# EXERCISE REQUIREMENTS
In the rows below, reproduce verbatim the lines beginning with the one that contains "favorite gathering spot" and ending with the one that contains "style pools perfect". Output those lines alone.

+++++

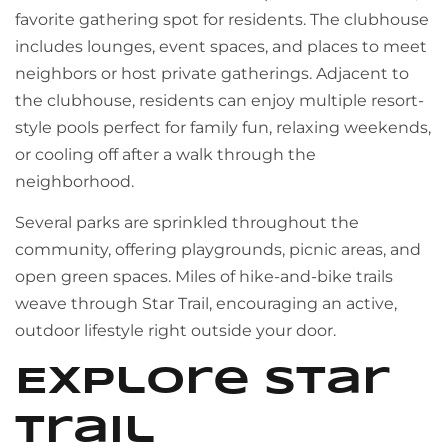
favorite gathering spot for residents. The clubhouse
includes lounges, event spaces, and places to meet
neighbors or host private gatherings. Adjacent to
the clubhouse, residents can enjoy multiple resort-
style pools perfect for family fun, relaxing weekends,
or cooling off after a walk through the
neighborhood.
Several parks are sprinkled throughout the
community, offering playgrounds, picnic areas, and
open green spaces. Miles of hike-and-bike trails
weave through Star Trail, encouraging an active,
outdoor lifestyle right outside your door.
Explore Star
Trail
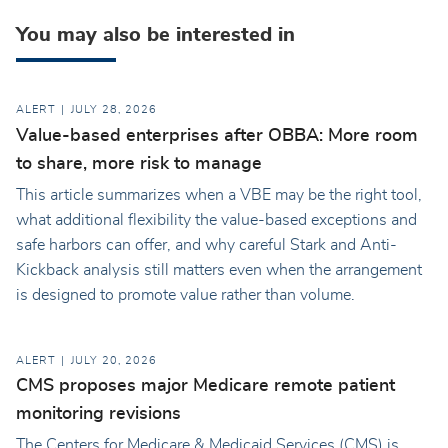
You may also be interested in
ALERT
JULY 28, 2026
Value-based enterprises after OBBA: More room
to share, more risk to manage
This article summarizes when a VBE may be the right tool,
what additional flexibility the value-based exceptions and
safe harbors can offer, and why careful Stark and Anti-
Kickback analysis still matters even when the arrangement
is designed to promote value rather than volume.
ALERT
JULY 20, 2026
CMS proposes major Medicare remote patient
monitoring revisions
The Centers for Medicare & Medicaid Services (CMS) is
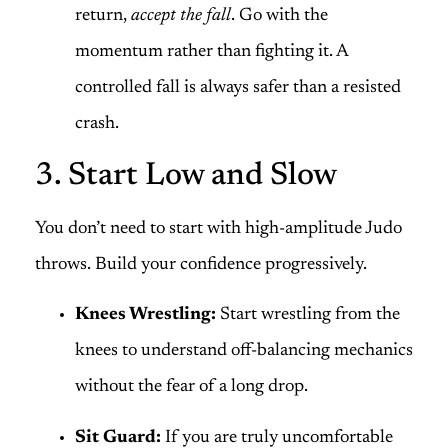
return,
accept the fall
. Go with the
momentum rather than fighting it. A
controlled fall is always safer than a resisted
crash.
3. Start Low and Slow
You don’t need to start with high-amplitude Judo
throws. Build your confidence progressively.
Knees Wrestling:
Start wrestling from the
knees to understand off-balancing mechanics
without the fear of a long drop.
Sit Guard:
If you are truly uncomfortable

+++++

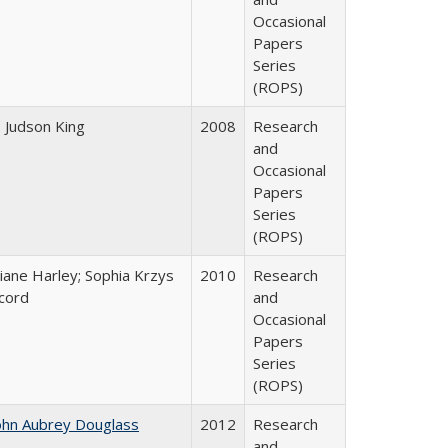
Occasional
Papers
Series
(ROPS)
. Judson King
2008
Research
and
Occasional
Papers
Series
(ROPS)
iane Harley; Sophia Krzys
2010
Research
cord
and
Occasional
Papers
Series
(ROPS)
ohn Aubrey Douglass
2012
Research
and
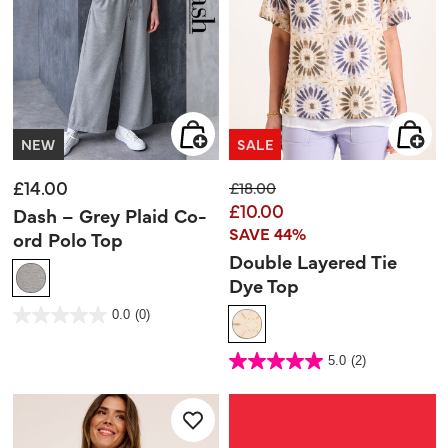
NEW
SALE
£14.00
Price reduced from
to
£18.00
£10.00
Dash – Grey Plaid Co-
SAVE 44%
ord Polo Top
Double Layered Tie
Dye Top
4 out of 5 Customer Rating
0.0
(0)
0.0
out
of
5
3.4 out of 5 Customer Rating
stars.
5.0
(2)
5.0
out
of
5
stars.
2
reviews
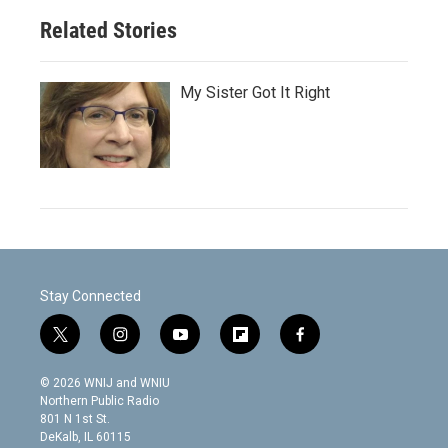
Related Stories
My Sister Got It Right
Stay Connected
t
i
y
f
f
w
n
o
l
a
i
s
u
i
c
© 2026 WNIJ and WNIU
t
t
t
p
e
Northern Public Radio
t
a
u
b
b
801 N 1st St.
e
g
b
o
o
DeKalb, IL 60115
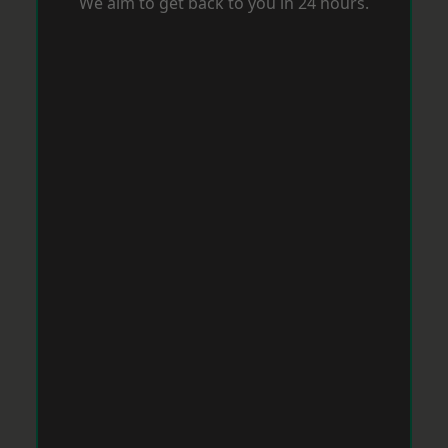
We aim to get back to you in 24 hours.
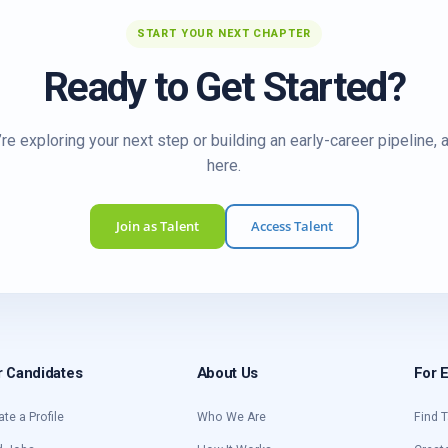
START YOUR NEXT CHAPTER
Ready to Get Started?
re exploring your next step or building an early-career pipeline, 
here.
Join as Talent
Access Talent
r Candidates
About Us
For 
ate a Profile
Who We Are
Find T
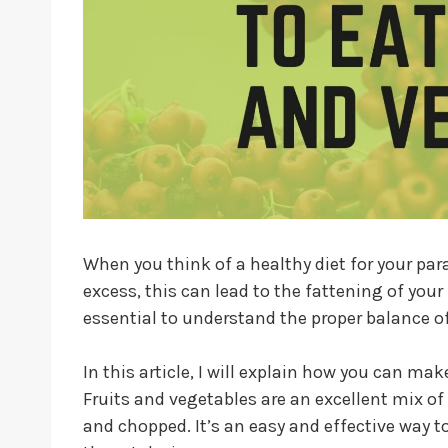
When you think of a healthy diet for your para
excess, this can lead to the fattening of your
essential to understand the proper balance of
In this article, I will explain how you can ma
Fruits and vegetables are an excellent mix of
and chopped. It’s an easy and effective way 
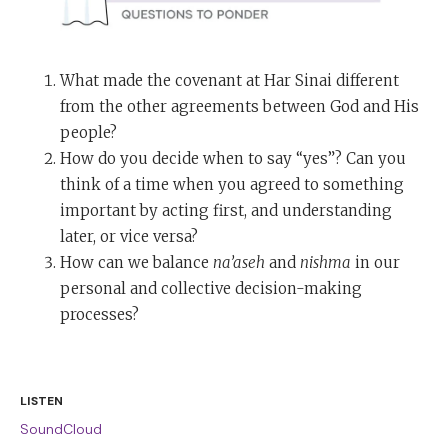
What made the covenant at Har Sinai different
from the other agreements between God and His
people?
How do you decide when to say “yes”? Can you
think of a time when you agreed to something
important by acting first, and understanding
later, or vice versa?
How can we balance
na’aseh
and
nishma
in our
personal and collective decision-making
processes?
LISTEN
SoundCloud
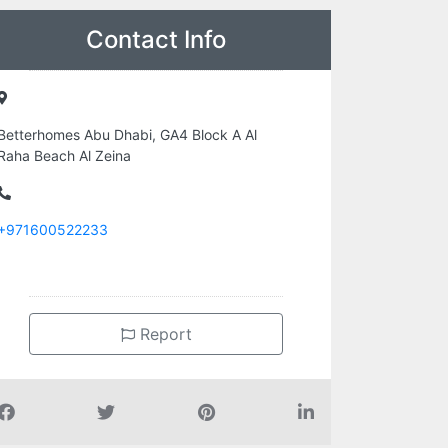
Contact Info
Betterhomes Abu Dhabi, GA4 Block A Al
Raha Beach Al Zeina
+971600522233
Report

+++++

# OUTPUT FOR THIS TASK
favorite gathering spot for residents. The clubhouse
includes lounges, event spaces, and places to meet
neighbors or host private gatherings. Adjacent to
the clubhouse, residents can enjoy multiple resort-
style pools perfect for family fun, relaxing weekends,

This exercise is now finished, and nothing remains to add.